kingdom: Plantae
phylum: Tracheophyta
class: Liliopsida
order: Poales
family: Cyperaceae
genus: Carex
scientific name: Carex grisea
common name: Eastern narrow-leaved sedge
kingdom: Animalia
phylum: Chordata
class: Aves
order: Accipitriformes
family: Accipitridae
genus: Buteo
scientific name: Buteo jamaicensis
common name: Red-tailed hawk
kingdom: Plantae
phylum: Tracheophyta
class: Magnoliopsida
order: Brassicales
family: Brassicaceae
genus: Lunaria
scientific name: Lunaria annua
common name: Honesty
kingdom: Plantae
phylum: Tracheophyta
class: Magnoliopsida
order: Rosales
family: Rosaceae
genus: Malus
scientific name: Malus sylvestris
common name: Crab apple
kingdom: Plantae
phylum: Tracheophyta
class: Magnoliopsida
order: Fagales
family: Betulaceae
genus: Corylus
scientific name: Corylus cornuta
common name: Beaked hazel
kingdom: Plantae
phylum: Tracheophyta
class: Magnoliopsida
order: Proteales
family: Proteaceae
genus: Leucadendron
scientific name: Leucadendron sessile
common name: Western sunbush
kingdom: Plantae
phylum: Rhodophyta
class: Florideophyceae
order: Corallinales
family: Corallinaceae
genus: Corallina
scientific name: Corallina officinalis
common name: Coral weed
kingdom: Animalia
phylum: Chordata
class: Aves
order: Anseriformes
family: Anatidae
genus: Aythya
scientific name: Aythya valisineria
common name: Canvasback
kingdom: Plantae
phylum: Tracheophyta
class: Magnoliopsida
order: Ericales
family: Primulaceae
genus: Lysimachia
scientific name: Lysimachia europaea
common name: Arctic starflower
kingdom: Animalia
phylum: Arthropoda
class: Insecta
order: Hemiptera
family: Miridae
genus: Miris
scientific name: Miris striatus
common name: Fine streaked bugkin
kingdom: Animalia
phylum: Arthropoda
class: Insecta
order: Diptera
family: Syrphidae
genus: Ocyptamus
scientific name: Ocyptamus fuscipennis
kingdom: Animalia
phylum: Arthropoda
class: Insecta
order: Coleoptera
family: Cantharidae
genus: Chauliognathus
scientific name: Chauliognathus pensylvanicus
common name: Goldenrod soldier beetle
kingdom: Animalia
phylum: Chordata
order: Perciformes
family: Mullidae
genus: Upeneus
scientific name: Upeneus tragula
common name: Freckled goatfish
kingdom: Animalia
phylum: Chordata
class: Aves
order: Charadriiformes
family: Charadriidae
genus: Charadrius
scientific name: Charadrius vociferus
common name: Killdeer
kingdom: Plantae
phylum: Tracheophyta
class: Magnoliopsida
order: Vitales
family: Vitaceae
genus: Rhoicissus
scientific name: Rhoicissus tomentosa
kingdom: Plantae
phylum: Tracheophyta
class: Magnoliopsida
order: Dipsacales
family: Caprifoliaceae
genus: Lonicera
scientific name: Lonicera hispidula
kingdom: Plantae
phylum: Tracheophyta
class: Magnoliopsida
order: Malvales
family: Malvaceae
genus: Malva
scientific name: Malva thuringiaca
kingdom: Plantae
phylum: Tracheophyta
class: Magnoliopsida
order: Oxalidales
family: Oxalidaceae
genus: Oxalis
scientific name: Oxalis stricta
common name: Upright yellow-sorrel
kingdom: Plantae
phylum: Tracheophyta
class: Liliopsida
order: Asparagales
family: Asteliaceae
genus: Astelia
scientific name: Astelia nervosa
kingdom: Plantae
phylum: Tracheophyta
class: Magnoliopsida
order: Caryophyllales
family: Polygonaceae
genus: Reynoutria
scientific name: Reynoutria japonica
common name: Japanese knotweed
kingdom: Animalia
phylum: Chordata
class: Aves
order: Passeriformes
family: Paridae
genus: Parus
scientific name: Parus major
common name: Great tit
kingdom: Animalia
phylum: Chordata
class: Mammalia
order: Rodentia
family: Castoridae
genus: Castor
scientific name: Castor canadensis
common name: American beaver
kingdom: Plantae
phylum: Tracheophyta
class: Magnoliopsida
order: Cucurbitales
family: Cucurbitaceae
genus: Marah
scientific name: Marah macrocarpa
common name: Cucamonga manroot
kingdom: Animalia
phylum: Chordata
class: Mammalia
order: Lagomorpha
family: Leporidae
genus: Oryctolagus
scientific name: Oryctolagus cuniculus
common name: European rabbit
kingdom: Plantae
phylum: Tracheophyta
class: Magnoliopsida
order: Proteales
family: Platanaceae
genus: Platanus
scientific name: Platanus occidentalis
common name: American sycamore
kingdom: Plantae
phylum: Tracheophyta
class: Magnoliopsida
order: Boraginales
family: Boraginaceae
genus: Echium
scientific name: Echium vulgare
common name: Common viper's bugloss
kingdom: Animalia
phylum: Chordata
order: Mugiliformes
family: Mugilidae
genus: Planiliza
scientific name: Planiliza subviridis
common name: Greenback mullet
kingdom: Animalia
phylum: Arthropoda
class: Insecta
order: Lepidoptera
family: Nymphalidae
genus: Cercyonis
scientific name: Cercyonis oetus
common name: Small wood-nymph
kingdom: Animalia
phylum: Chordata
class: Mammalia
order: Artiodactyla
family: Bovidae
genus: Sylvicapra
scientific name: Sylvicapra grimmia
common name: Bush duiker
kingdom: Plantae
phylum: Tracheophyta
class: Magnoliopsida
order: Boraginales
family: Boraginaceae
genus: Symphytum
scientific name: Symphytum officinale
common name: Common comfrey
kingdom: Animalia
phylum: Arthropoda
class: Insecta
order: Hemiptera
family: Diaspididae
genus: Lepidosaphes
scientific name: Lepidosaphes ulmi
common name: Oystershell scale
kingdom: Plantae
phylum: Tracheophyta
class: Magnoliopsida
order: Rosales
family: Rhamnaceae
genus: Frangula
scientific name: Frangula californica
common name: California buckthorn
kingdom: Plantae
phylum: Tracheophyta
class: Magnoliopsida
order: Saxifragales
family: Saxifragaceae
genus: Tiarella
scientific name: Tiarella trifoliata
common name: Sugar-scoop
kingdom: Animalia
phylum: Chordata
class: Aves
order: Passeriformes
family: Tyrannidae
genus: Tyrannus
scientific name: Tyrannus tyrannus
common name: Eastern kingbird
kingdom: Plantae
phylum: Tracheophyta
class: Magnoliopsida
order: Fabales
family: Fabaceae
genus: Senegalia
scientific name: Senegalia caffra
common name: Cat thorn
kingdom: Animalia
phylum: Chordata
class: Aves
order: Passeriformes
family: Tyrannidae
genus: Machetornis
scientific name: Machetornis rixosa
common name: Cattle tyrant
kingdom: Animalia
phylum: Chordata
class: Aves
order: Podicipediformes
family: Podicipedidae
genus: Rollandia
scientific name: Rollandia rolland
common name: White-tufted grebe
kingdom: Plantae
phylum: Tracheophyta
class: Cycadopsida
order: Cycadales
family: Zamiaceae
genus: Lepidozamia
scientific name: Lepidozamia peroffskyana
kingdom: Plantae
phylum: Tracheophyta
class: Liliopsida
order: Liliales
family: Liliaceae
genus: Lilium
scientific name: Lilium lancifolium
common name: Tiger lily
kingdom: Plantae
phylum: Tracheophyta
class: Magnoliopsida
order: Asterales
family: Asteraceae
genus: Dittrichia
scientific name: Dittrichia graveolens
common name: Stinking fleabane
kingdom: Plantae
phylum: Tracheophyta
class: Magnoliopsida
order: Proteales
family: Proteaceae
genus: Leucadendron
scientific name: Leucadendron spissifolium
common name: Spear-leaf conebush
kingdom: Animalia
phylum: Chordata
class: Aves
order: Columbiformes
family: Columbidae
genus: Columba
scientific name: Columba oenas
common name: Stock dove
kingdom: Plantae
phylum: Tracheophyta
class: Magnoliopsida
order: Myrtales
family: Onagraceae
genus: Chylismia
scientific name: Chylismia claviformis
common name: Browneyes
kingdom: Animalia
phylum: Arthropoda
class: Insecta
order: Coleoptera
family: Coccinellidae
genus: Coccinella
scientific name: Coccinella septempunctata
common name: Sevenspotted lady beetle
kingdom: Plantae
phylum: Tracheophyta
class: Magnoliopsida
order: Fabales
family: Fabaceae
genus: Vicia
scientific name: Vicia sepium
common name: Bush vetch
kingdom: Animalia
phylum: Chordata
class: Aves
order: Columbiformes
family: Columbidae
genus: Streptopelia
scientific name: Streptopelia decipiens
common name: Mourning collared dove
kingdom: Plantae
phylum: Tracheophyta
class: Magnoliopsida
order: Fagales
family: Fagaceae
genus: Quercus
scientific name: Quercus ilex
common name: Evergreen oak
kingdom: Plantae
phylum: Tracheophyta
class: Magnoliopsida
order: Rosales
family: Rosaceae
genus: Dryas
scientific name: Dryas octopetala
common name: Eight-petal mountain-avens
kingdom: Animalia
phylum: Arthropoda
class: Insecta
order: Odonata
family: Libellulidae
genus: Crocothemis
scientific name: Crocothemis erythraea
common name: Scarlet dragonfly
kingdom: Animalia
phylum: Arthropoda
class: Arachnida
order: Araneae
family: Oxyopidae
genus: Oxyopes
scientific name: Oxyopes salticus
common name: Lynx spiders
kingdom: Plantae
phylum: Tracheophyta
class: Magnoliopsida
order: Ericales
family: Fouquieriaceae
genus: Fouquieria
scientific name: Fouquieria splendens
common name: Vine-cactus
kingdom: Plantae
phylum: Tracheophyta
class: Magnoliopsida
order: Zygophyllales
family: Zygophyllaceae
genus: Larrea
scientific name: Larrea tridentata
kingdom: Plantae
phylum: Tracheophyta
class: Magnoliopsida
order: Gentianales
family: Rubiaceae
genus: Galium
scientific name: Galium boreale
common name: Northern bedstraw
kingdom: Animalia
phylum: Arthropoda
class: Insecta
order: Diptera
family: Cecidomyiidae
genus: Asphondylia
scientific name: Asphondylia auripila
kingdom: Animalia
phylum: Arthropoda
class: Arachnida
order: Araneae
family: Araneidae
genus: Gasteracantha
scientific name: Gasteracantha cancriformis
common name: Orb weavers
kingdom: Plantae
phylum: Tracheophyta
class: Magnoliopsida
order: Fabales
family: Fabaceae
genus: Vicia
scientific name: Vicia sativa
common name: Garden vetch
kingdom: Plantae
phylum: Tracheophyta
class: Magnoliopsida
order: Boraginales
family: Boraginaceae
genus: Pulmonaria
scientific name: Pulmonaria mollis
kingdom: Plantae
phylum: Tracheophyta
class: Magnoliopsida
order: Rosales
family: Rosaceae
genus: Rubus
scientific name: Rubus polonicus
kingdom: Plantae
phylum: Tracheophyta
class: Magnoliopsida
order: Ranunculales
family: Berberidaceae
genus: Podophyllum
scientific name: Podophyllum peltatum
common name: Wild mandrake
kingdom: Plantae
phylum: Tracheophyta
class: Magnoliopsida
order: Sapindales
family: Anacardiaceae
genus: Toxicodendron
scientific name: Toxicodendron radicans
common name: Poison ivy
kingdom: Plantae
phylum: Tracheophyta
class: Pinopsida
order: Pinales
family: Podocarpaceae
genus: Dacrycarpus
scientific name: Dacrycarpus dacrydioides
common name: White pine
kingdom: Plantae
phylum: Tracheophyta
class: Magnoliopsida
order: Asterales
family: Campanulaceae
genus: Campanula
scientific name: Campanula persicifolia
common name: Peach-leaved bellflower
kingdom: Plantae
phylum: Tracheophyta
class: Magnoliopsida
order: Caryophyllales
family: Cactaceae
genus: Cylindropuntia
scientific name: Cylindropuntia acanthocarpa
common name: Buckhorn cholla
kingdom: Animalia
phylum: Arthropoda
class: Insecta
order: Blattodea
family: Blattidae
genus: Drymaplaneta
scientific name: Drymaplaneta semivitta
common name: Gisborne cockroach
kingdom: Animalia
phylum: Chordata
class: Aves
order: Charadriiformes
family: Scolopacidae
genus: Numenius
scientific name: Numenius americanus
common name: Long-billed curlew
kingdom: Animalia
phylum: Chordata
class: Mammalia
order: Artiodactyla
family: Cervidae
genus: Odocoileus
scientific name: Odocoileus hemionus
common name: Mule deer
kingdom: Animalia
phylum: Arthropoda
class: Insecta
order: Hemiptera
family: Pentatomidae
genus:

----------

* DIRECTION *
Give the stretch of the material above, from the line containing "order: Cycadales" through the line containing "scientific name: Leucadendron spissifolium", as a Markdown table with the columns Row and Line. Number each line in order and skip any blank lines.

* WRITTEN ANSWER *
| Row | Line |
|---|---|
| 1 | order: Cycadales |
| 2 | family: Zamiaceae |
| 3 | genus: Lepidozamia |
| 4 | scientific name: Lepidozamia peroffskyana |
| 5 | kingdom: Plantae |
| 6 | phylum: Tracheophyta |
| 7 | class: Liliopsida |
| 8 | order: Liliales |
| 9 | family: Liliaceae |
| 10 | genus: Lilium |
| 11 | scientific name: Lilium lancifolium |
| 12 | common name: Tiger lily |
| 13 | kingdom: Plantae |
| 14 | phylum: Tracheophyta |
| 15 | class: Magnoliopsida |
| 16 | order: Asterales |
| 17 | family: Asteraceae |
| 18 | genus: Dittrichia |
| 19 | scientific name: Dittrichia graveolens |
| 20 | common name: Stinking fleabane |
| 21 | kingdom: Plantae |
| 22 | phylum: Tracheophyta |
| 23 | class: Magnoliopsida |
| 24 | order: Proteales |
| 25 | family: Proteaceae |
| 26 | genus: Leucadendron |
| 27 | scientific name: Leucadendron spissifolium |